L'UNIVERSITÉ DE DÉPERDITION

UN ÉTUDIANT SUR QUATRE QUITTE L’UNIVERSITÉ APRÈS SA PREMIÈRE INSCRIPTION.

Sur un million d’étudiants qui accèdent à l’enseignement supérieur, presque 500.000 le quittent sans diplôme. Un véritable gâchis qui se rajoute à ces 450.000 qui ont déserté l’école publique. Réforme ou pas, les résultats sont éloquents. Notre système éducatif peine à s’améliorer dans le sens d’un meilleur rendement. L’introduction, il y a seize ans, du système Licence, Master, Doctorat (LMD) n’a pas donné les résultats escomptés. Il a abouti à un échec, de l’avis même du Conseil supérieur de l’éducation, la formation et la recherche scientifique, qui vient de publier un rapport d’évaluation de l’architecture LMD. Cette réforme, qui avait suscité, jadis, pleins d’espoirs, a souffert de plusieurs défauts d’application non seulement en matière de contenus mais aussi en matière d’ingénierie pédagogique. En plus, la mobilité et les passerelles censées découler de cette organisation n’ont pas eu lieu. Quant au mécanisme de crédits, un des piliers du système LMD au côté des modules, il n’a pas été déployé, nous disent les auteurs de ce rapport d’évaluation. Or ce mécanisme de crédits devait servir à élargir l’éventail des travaux effectués par l’étudiant: cours, travaux pratiques, sorties de terrain, enquêtes, laboratoires, bibliothèques, rédaction de travaux, etc. au lieu de la notion de cours ou de travaux dirigés (TD).

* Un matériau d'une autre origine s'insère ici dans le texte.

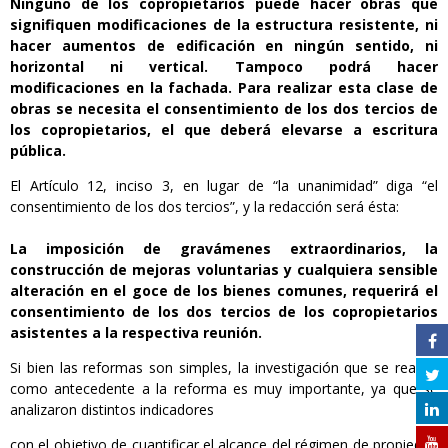
Ninguno de los copropietarios puede hacer obras que
signifiquen modificaciones de la estructura resistente, ni
hacer aumentos de edificación en ningún sentido, ni
horizontal ni vertical. Tampoco podrá hacer
modificaciones en la fachada. Para realizar esta clase de
obras se necesita el consentimiento de los dos tercios de
los copropietarios, el que deberá elevarse a escritura
pública.
El Artículo 12, inciso 3, en lugar de “la unanimidad” diga “el
consentimiento de los dos tercios”, y la redacción será ésta:
La imposición de gravámenes extraordinarios, la
construcción de mejoras voluntarias y cualquiera sensible
alteración en el goce de los bienes comunes, requerirá el
consentimiento de los dos tercios de los copropietarios
asistentes a la respectiva reunión.
Si bien las reformas son simples, la investigación que se realizó
como antecedente a la reforma es muy importante, ya que se
analizaron distintos indicadores
con el objetivo de cuantificar el alcance del régimen de propiedad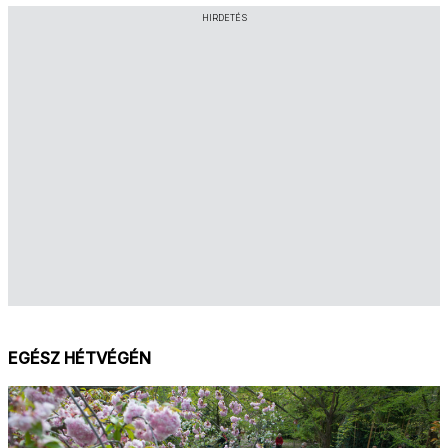
HIRDETÉS
EGÉSZ HÉTVÉGÉN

Malgré cette réforme LMD, l’université marocaine n’en continua pas moins à subir des contraintes structurelles. Contraintes associées à des habitudes de fonctionnement et de gestion qui ont la peau dure. En effet, en moins de quinze ans, l’université a connu une explosion démographique. Elle a vu ses effectifs, notamment dans les filières à accès ouvert (Faculté des Sciences, des Lettres et Sciences humaines et de Droit), multipliés par six, voire plus. À cette massification viennent s’ajouter tout un ensemble de lacunes et de dysfonctionnements au niveau du cycle secondaire. À commencer par le déficit linguistique. Les étudiants qui ont étudié en langue arabe au collège et au lycée qui accèdent au premier cycle de l’université se trouvent confrontés à de sérieuses difficultés pour suivre les cours des filières enseignées en français. L’introduction par la réforme LMD des modules outils dans le cursus (langues, communication) leur a été d’un moindre secours. Peu préparés, ils ont du mal à suivre les cours magistraux. Les efforts de certains enseignants pour les aider à apprendre, et surtout à comprendre, ont été vains. Résultat: énormes difficultés à passer le cap de la première année. Ce qui favorise le décrochage: plus de 25% des étudiants abandonnent leurs études après une année d’inscription. De déperdition en déperdition, seul un tiers en moyenne des étudiants arrivent à obtenir la licence fondamentale.

Cette situation ne semble pas pouvoir changer de sitôt. Et pour cause. Les recrutements d’enseignants compétents se font au compte-gouttes. Et l’université ne dispose ni des moyens pédagogiques, ni des moyens administratifs et encore moins d’une autonomie financière pour assumer son rôle en toute responsabilité. Quant à former des lauréats de qualité, c’est une autre histoire.